Issue: Under Illinois law, may a court exercise jurisdiction over an appeal where the parties agree to the jurisdiction; but where the facts do not fit within the requirements of the rule?
|Area of Law:||Litigation Practice & Procedure, Litigation Practice and Procedure|
|Keywords:||; Jurisdiction; Dismiss; Requirements; Rule; Obligation|
A court has an obligation to examine jurisdiction and dismiss an appeal if jurisdiction is lacking. Williams v. Industrial Comm’n, 336 Ill. App. 3d 513, 515 (2003).

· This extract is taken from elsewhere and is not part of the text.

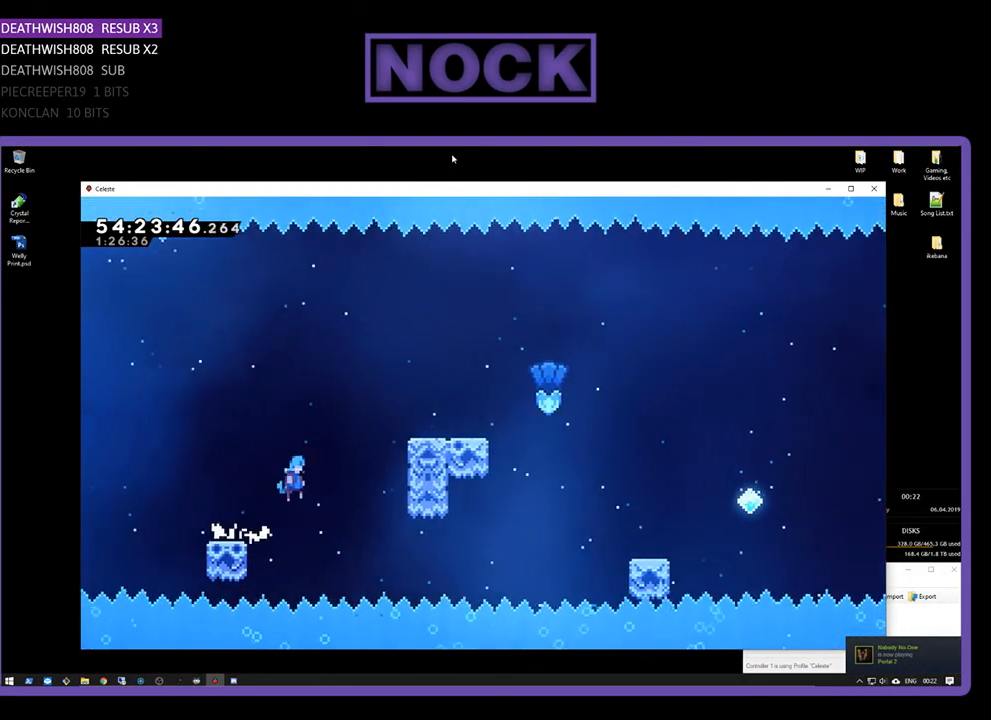
{"buttons": ["R2", "DPAD_UP", "DPAD_RIGHT"], "right_stick": "center", "events": [[433, "CROSS", "up"]]}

A circuit court order reversing a decision of the Commission and remanding the matter back to the Commission for further proceedings is generally not a final order for purposes of appeal. Id. at 516. It is only in cases where the Commission on remand has been ordered to act in accordance with the directions of the circuit court and conduct proceedings on uncontroverted incidental matters or merely make a mathematical calculation, that the circuit court’s order is considered a final order for purposes of appeal. Edmonds v. Illinois Workers’ Compensation Comm’n, 2012 IL App. (5th) 110118WC, ¶ 19; see also A.O. Smith Corp. v. Industrial Comm’n, 109 Ill.2d 52, 54-55 (1985).
McNease v. Illinois Workers’ Compensation Commission, No. 5-15-0276WC, 2016.IL.000242 (Feb. 5, 2016) (VersusLaw).